- Liste des tâches -
1 > Répondez à ces questions d'après la chronique ci-dessous :
(a) À partir de quelle heure est-il interdit aux Québécois de sortir de chez eux ?
(b) Quel concept de Foucault est évoqué ?
(c) Qui détenait le pouvoir de vie et de mort aux époques prémodernes ?
2 > Extrayez mot pour mot de la chronique ci-dessous le passage qui va de «Il est de notre» jusqu'à «vie des individus.».
3 > Indiquez si chaque affirmation concorde avec la chronique ci-dessous, en citant les mots décisifs du texte :
(a) La chronique a été publiée en 2021.
(b) Les souverains détenaient un droit sur la vie plutôt que sur la mort des individus.
(c) Le processus social qui rend possibles les mesures coercitives est souvent négligé.

- Document source -
════════════════

Une analyse sociale de nos droits
Par Mathieu Kiriakos, publié le 20 février 2021
Crédit photo : @morganhousel
CHRONIQUE | Comme tous les Québécois, il m’est maintenant interdit de sortir de chez moi après 20h. «Mais j’ai plus de lait pour faire mon Kraft Dinner!»
Il est de notre habitude d’invoquer nos nombreux droits et libertés, ou d’aller trouver la disposition législative encadrant la mesure coercitive, surtout en tant que citoyen canadien. Alors qu’il est essentiel à saisir, le processus social qui rend ce type de mesures possible est souvent négligé. Le concept de biopouvoir mis de l'avant par Foucault illustre la nouvelle forme de pouvoir qui accompagne la modernité et qui s’est progressivement installée dans notre univers symbolique. Ce pouvoir remplace le pouvoir de vie et de mort, caractéristique des époques prémodernes, détenu par les souverains. En effet, ceux-ci détenaient un droit sur la mort plutôt que sur la vie des individus.

════════════════

- Données fournies -
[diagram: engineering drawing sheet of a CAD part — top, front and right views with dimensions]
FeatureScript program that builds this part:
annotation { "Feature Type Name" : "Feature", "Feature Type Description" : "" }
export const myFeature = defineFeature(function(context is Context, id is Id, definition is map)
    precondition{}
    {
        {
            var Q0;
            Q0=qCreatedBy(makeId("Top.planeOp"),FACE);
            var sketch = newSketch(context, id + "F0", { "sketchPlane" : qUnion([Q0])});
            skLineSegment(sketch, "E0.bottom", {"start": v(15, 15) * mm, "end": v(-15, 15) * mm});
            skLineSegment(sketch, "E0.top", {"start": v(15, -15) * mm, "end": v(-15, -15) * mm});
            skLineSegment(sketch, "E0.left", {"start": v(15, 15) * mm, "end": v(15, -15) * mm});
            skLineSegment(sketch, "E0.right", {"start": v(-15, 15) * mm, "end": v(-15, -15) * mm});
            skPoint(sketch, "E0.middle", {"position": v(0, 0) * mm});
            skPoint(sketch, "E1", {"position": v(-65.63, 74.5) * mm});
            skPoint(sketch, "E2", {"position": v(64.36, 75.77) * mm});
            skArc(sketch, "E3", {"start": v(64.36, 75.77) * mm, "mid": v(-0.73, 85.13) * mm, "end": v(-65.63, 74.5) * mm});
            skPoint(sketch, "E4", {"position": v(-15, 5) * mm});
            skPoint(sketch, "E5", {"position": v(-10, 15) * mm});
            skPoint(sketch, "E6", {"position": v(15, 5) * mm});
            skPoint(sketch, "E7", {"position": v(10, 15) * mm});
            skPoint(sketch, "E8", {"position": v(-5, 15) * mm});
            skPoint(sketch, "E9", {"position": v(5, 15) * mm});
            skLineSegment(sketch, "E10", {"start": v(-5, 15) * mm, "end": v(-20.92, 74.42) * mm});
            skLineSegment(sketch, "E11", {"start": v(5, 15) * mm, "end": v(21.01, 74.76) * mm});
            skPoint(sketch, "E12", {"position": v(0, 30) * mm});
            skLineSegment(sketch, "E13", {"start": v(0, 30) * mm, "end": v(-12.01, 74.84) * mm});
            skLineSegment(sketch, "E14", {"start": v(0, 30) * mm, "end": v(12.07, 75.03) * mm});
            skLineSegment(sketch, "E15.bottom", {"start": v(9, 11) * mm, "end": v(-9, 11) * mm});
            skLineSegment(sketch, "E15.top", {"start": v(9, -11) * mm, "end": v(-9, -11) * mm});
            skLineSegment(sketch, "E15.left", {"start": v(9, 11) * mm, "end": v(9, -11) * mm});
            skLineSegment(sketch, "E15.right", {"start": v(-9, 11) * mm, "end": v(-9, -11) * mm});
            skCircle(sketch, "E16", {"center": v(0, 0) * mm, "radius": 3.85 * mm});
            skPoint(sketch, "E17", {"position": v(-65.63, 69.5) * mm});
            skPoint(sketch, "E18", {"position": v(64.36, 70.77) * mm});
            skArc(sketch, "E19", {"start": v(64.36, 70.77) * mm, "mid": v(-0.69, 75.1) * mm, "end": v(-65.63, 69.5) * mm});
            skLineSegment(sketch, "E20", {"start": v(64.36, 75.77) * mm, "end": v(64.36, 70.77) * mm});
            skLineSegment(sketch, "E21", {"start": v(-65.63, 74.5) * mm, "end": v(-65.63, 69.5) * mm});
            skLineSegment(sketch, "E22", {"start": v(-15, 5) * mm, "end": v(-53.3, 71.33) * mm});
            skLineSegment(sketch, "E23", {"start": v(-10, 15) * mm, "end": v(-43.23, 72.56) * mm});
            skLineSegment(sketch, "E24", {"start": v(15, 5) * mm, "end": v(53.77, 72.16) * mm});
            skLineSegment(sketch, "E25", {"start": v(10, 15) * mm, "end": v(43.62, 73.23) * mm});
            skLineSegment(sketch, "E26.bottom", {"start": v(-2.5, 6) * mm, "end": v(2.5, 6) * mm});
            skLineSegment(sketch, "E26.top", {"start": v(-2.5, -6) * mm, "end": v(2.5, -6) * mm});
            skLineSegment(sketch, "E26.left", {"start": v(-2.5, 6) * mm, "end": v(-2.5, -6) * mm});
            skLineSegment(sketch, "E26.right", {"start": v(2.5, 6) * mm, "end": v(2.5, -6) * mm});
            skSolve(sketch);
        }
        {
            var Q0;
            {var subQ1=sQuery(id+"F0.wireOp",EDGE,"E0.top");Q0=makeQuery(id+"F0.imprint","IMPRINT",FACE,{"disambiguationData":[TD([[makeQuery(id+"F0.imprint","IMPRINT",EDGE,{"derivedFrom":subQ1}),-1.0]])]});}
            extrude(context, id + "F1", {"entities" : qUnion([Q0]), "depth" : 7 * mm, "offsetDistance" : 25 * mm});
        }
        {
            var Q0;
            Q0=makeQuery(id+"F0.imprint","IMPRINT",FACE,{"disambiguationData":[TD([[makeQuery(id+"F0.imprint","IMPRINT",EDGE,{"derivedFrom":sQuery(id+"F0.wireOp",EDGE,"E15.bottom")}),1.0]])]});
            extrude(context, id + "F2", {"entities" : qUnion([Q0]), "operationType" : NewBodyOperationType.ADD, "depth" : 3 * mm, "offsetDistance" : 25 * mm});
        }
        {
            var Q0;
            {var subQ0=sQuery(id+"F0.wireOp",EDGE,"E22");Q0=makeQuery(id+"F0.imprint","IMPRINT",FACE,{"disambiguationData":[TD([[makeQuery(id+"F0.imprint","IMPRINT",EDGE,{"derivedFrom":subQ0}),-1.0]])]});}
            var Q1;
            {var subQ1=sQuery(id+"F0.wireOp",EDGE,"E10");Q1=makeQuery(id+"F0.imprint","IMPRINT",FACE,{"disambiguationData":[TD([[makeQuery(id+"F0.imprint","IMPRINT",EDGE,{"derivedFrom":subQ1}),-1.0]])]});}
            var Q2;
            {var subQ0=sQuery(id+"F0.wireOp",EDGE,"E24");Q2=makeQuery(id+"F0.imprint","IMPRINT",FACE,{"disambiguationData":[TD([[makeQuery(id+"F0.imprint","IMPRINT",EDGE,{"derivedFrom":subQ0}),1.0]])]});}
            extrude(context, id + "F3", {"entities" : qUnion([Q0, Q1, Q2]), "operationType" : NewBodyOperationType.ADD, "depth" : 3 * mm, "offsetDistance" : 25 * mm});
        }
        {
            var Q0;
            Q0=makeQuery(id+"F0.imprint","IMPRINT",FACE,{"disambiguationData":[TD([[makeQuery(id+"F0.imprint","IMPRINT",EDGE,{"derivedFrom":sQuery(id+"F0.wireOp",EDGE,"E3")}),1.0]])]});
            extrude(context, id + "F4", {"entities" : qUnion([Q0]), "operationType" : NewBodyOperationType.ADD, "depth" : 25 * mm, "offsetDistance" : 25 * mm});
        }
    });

════════════════

- Réponses fournies -
1 >
(a) À partir de 20h.
(b) Le biopouvoir.
(c) Les souverains.

2 >
Il est de notre habitude d’invoquer nos nombreux droits et libertés, ou d’aller trouver la disposition législative encadrant la mesure coercitive, surtout en tant que citoyen canadien. Alors qu’il est essentiel à saisir, le processus social qui rend ce type de mesures possible est souvent négligé. Le concept de biopouvoir mis de l'avant par Foucault illustre la nouvelle forme de pouvoir qui accompagne la modernité et qui s’est progressivement installée dans notre univers symbolique. Ce pouvoir remplace le pouvoir de vie et de mort, caractéristique des époques prémodernes, détenu par les souverains. En effet, ceux-ci détenaient un droit sur la mort plutôt que sur la vie des individus.

3 >
(a) Oui : «publié le 20 février 2021».
(b) Non : «ceux-ci détenaient un droit sur la mort plutôt que sur la vie des individus».
(c) Oui : «le processus social qui rend ce type de mesures possible est souvent négligé».